▸ The problem
Leave no picture in, and give every entry again exactly.

▸ Data excerpts
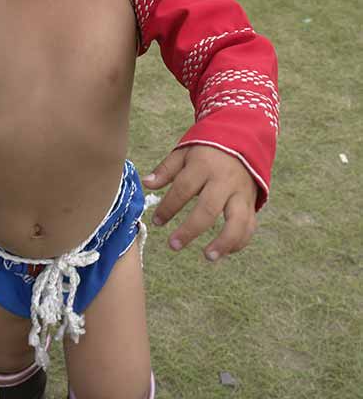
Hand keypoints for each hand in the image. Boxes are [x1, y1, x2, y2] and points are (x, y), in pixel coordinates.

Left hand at [143, 144, 257, 260]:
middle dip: (190, 229)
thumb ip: (165, 169)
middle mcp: (224, 180)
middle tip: (173, 245)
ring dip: (224, 242)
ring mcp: (241, 192)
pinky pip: (249, 225)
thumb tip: (146, 183)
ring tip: (208, 256)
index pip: (183, 188)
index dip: (168, 207)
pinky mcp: (251, 202)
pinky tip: (223, 252)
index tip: (157, 221)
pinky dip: (239, 241)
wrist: (242, 141)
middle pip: (209, 208)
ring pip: (237, 221)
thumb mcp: (184, 153)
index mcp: (204, 165)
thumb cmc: (206, 150)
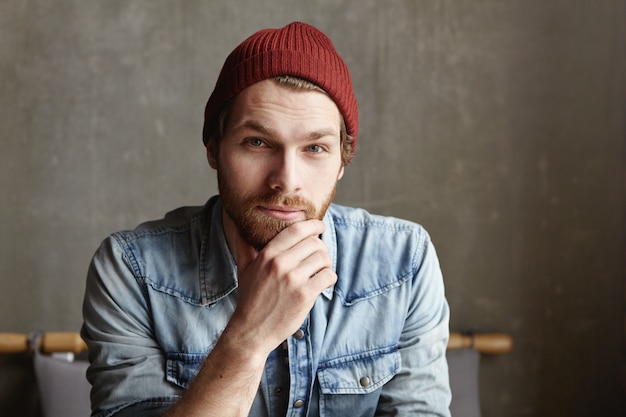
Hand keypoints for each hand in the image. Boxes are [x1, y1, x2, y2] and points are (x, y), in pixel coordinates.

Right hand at [228, 219, 336, 354]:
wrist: (251, 331)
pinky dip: (329, 278)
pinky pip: (328, 276)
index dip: (312, 225)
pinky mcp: (305, 295)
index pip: (296, 230)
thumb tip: (237, 229)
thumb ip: (244, 248)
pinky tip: (323, 283)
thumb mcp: (244, 270)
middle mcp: (280, 264)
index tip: (320, 226)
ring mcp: (293, 279)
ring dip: (326, 264)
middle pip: (314, 243)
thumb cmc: (250, 300)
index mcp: (268, 255)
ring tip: (320, 271)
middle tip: (319, 256)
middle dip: (321, 248)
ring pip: (323, 258)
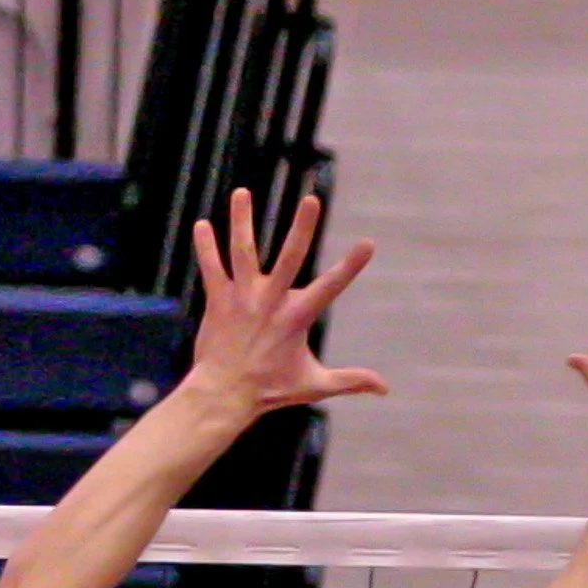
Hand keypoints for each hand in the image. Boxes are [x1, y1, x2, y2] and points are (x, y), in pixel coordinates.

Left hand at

▸ Expected output
Hand keypoints for each hand in the image. Boxes are [x1, y1, x2, y2] and points are (x, y), in pixel coordinates.

Left hand at [143, 144, 257, 260]:
middle dip: (190, 229)
thumb ip: (165, 169)
middle mcp: (224, 180)
middle tip: (173, 245)
ring dip: (224, 242)
ring mcp: (241, 192)
pinky pip: (249, 225)
thumb tip: (146, 183)
ring tip: (208, 256)
index pip: (183, 188)
index dip: (168, 207)
pinky mcp: (251, 202)
pinky tip: (223, 252)
index tip: (157, 221)
pinky dip: (239, 241)
wrist: (242, 141)
middle pip: (209, 208)
ring pip: (237, 221)
thumb mcp: (184, 153)
index mcp: (204, 165)
thumb cmc: (206, 150)
Hand keypoints for each hand in the image. Boxes are [x1, y1, x2, y2] and points are (x, y), in pixel coordinates.

Right hand at [228, 219, 336, 354]:
wrist: (251, 331)
pinky dip: (329, 278)
pinky pip: (328, 276)
index dip: (312, 225)
pinky mcp: (305, 295)
index pip: (296, 230)
thumb tip: (237, 229)
thumb ip: (244, 248)
pinky tip: (323, 283)
thumb mcp: (244, 270)
middle mcp: (280, 264)
index tip: (320, 226)
ring mcp: (293, 279)
ring dip: (326, 264)
middle pip: (314, 243)
thumb cmc: (250, 300)
index mcp: (268, 255)
ring tip: (320, 271)
middle tip: (319, 256)
middle dip: (321, 248)
ring pip: (323, 258)
Hand keypoints for each hand in the image. Boxes are [x1, y1, x2, y2] and points are (x, y), in pixel coordinates.

Left hand at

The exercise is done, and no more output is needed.